Chapter 18

Chapter Eighteen

Phoebe

My suit jacket feels itchy as I finish setting up for the board meeting in Foster’s library. I’ve chosen a 1930s-style men’s suit for my presentation to the trustees, except it’s a reproduction, not real vintage. It’s tan wool with high-waisted wide-leg trousers and a roomy jacket with wide lapels. The only feminine thing about it is my white blouse with a floppy silk bow at the neck instead of a men’s tie.

Hayes hated this suit. He called it man repellent. I love this suit. I feel very Katherine Hepburn. Let other women keep their St. Laurent; this is my power suit.

Usually.

I resist the urge to scratch and tug at a half dozen spots where I suddenly don’t like how it feels, and it’s not even touching my skin. The blouse has long sleeves.

This is nerves. I’m getting in my head. I force myself to draw a calming breath. I am prepared.

I’ve made only two changes to the way I usually wear this outfit. Despite Hayes’s idiotic take, I’m not trying to minimize my femininity, not even to make Catherine Crawford take me more seriously, so I’ve switched my usual lipstick for a power red. It’s not quite Taylor-at-a-football-game red. I’ve gone a couple of shades deeper. But it’s definitely woman-in-Congress-tearing-up-a-hostile-witness red.

The second is a silver bracelet of linked sunflowers hiding beneath my cuff. I learned as an undergrad that suffragists in Kansas had adopted it as their symbol. I’ve always loved sunflowers. Vibrant. Resilient. Helpful. Things I want to be, so I adopted sunflowers for myself.

I take a long look around the library. I’ve decided to hold the meeting in here because the board currently has five members, and this is a good-sized space to feel cozy but not snug. This is also where I feel most grounded, sure of the work I’ve spent two straight weeks doing both behind that desk and all over the estate.

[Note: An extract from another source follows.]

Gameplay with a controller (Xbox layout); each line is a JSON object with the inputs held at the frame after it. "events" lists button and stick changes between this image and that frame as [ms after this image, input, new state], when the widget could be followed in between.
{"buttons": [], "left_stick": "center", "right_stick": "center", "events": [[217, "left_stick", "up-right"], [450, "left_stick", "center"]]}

We’re meeting at 5:30, a half hour from now, because some of the board members have regular work hours at their own jobs and businesses. Sandwiches, fruit, and pastries wait on a catering platter from Serendipi-Tea so no one will have to listen to me present over the sounds of their growling stomachs. Soon I’ll set out fresh carafes of coffee and tea.

The chairs are grouped efficiently, I’ve brought in the large TV from the main bedroom to use as a screen, and I couldn’t forget the key points of my presentation now even under Russian Cold War tactics.

“Ready to make them feel like the luckiest trustees who ever trusted?”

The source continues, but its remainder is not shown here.